▶ ABOUT THIS EXERCISE:
Reproduce the entries below verbatim, from the line with "Read against the" to the line with "Count the number of slices in the pie.", including both of those lines. Omit the pictures from your output.

▶ LISTED ENTRIES:
*****

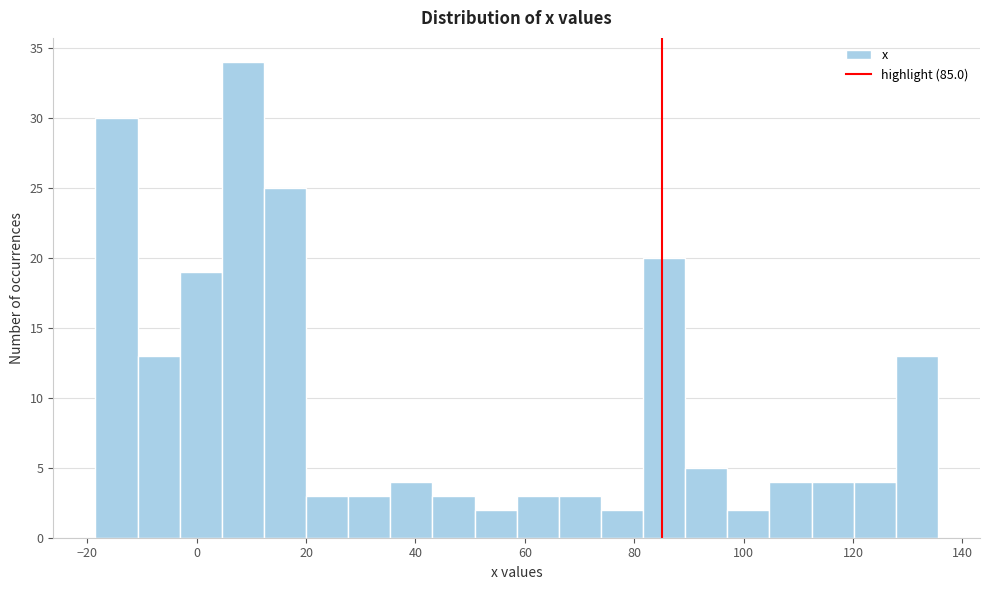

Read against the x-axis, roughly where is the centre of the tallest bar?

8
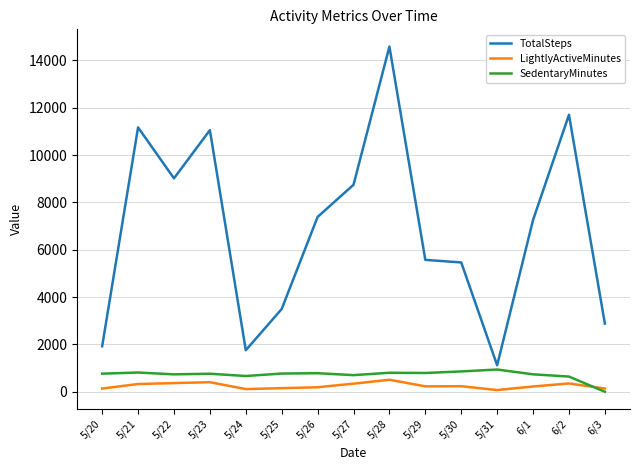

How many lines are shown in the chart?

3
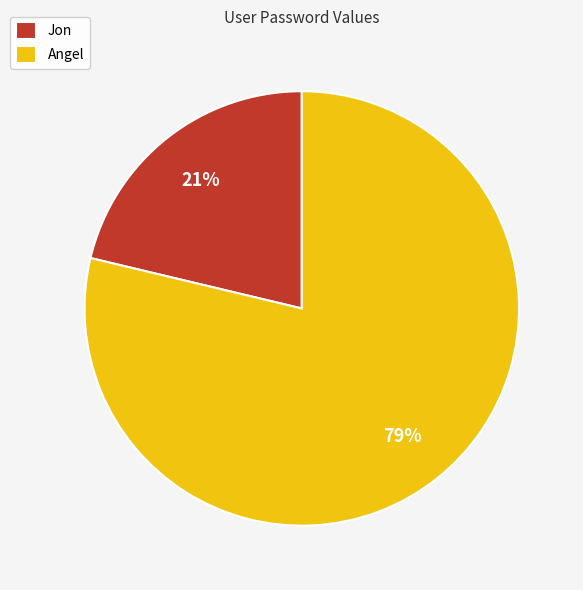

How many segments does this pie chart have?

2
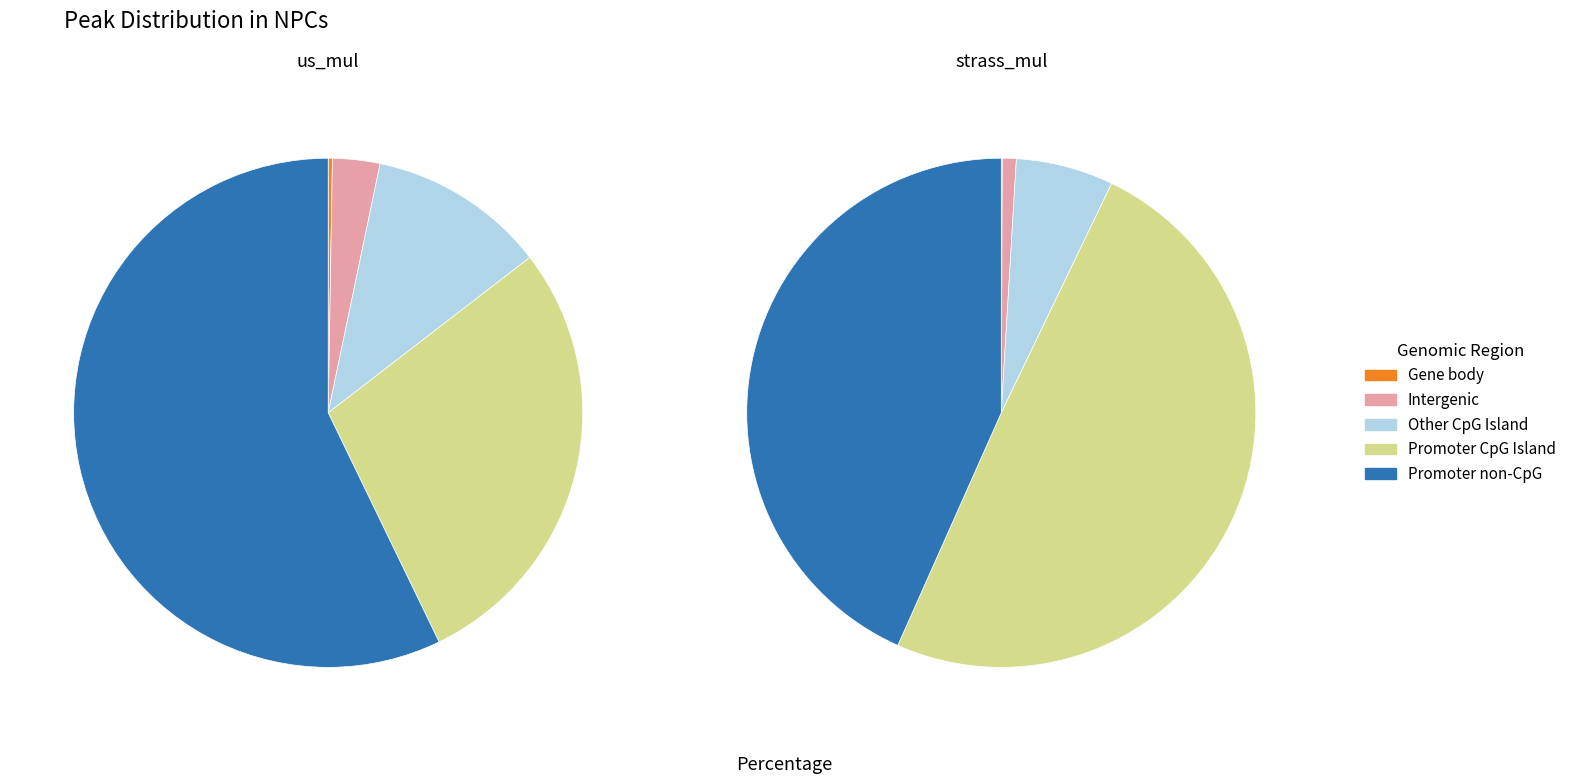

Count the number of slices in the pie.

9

*****

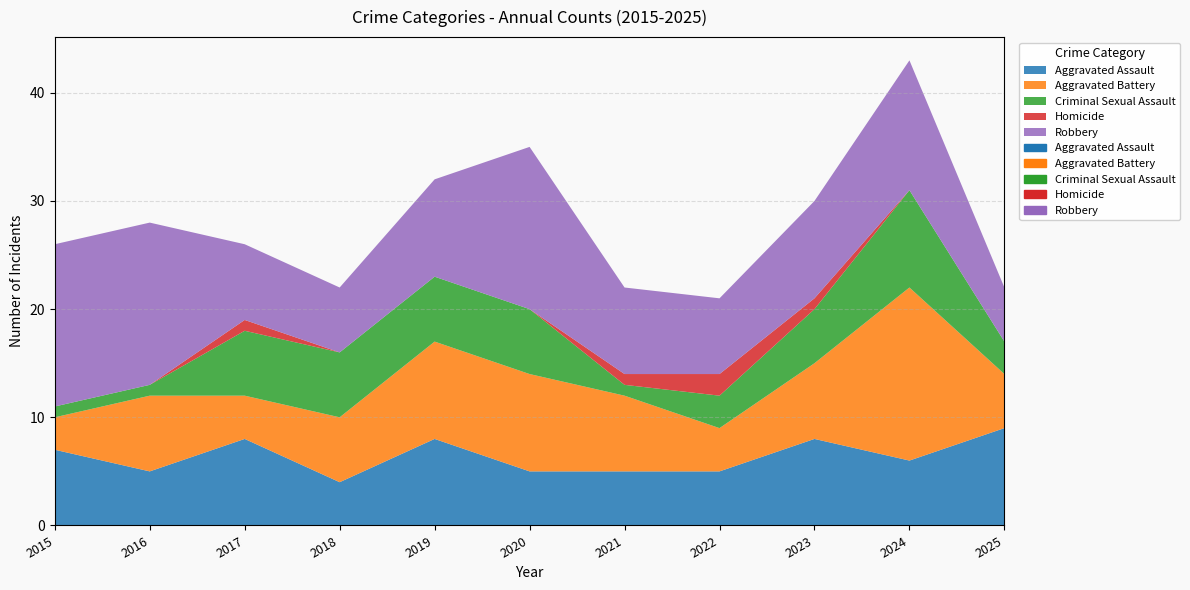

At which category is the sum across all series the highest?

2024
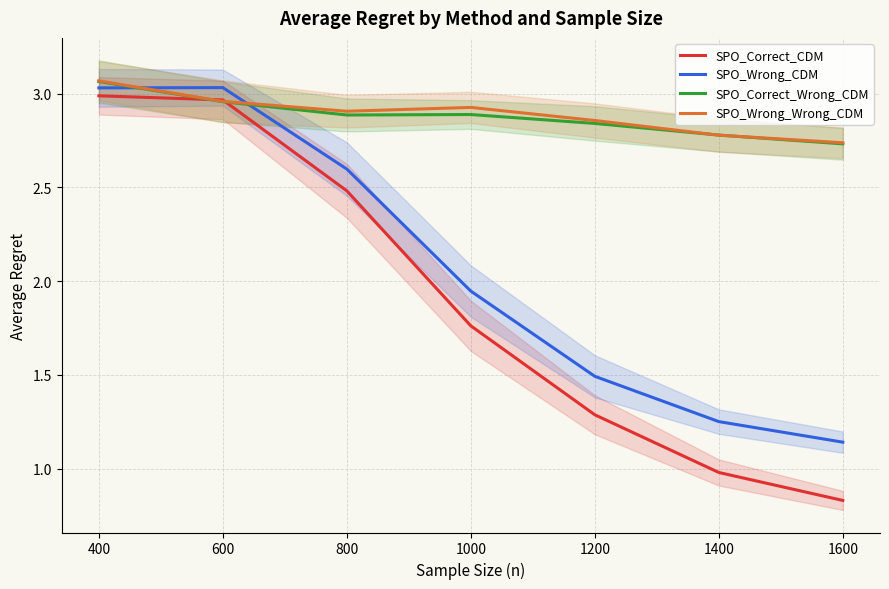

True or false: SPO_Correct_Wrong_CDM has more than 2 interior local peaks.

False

*****

▶ TASK RESPONSE:
Read against the x-axis, roughly where is the centre of the tallest bar?

8

How many lines are shown in the chart?

3

How many segments does this pie chart have?

2

Count the number of slices in the pie.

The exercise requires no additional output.